Tuesday, January 12, 2010

Chemo and Christmas, Part 2

I left off as we had gotten to Bismarck on the night of of December 22. I was really worn out, but Angie still had to unload everything of Brooke's at her dad's. I don't think I could have helped if I'd wanted to, though.

On the 23rd, I woke up late-ish to get Heather some breakfast, but was still pretty tired. I didn't do much, and maybe caught a brief nap, but I needed to make one last shopping stop to Best Buy with Michael. Thankfully, that went very quickly.

I don't know that I really did a whole heckuva lot the rest of the day. Mom had to work, and I think I tried to work on "my chores" that get saved up for when I visit: fix up a couple of things with her computer, I put some plastic on a window, looked into issues with on of her TVs, and tried to figure out what is wrong with her phones.

It seems to me that Karen was making her delicious version of Mom's chocolate- and butterscotch-chip cookies. And I'm pretty sure I grabbed a few before they had cooled. And I tried my best to make and join conversations. But again I was pretty worn out, and was having an issue with shoulder and back pains.

It dawned on me that while my prescription of percocet would be just fine were I at home, being out of town threw a bit of a wrench in the works: with Friday being Christmas, I needed to call the clinic to see if I could get a new prescription pronto. Unfortunately, it's a controlled substance, so I have to pick up the prescriptions in person. After talking with Dr. Amatruda's nurse Michelle, I decided to try to minimize taking the percocets, and as a backup to try some of the 20mg oxycontins.

Ya see, normally 30 percocets can go a long way. But if I take two at a time at four hour intervals (say 3 times in a day) for 5 days, I'd be running out on Sunday night when we would be getting home. I didn't count 'em, but 30 seemed like a good guess of what I had left. Going by onesies and overlapping them a bit, I was taking about 5 per day, I think. But that wasn't really giving me much relief.

Angie spent much of the day visiting. I think her sister Darcy was going to be out of town after Christmas Eve, so that was one of the places she stopped. For Christmas Eve, Angie went to her folks' dinner and gift opening. I was still not up to leaving the house. But Dan came over to visit me at Mom's, which I appreciated.

Angie was done with her dinner and gift opening early enough that our gift opening and Mom's was not really affected much. With some well-timed percocets, I was feeling good after 10pm, so I trailed behind Mom and Karen, Michael, and James who had gone next door to Barb & Andy's. I had a pretty good visit over there and enjoyed many good snacks. Although I don't think I lasted an hour, it was very nice to get out of the house and visit with Bonnie and everybody over there.



Christmas day came with a lot of snow. I began to worry about the drive home -- we were planning to leave on Sunday. But the snow kept coming and coming. And I was still not feeling great, the old "worn out and tired" was getting old; the pain was becoming a pain. I was still rationing my percocets, especially since I was now thinking about leaving Monday instead.

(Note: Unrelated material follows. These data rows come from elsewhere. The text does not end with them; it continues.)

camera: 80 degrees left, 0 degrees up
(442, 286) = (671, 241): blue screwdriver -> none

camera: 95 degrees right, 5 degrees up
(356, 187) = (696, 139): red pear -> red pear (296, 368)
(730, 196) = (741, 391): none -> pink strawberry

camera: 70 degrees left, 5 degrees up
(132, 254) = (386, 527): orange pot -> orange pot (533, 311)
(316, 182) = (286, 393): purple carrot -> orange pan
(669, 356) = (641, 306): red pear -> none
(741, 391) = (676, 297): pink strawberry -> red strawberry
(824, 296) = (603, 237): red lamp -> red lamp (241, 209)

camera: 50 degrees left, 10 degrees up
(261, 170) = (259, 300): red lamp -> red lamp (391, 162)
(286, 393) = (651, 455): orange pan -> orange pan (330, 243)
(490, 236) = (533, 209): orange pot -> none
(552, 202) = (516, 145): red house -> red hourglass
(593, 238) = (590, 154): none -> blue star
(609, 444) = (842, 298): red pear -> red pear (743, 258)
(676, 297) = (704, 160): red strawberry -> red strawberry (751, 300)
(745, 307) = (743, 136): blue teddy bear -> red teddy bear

I did my best to try to keep up with conversations and be sociable, but many moments found me sitting in front of Mom's computer in what was my original bedroom. It had become my place to try to weather the pain while waiting for the meds to kick in. I just couldn't sit still and carry on a conversation in the living room or kitchen as much as I'd try. There was certainly nothing more comfortable for a chair in that room, but the little 30-second distractions on the monitor kept my mind off of how I felt. And when I was starting to feel better I'd make my way back out to where people were. Late at night, I had a good talk with Michael and James, and we were later joined by Karen. Time marched on past midnight, but it was good to talk.

On Saturday I enjoyed a happy helping of leftover turkey and gravy and taters -- which Karen had fixed so well for Christmas dinner the day before. By no fault of the food, I had some kind of stomach issue later that day. I fell asleep watching some football, but I was really just feeling about the worst I'd felt the whole time. I mostly slept much of the evening, too, and eventually my stomach caught up with me.

I had been hoping to pack up on Saturday, but I could not bring myself to do it with all of the nausea. Since we really weren't packed up to be ready to go first thing Sunday morning, and given the still-snowy weather, we wouldn't be heading out on Sunday.

We did get to most of the packing on Sunday, and I was feeling better after the prior night's purge. We also had the opportunity to do more visiting. Angie was all over town visiting people all week. For me it was just taking the time to talk to Michael, James, Karen, and Mom. Which probably worked well for both of us.

Monday we headed out, Michael driving solo so I could play disk jockey for Heather in the back of Angie's Trailblazer. The roads were damn good considering the blizzard that had just blown through. We got back in time to watch the Vikings on Monday Night Football. Unfortunately, that close game ended in a Minnesota loss. I took Michael to the airport after the game: he had his flight back to Seattle early on Tuesday morning.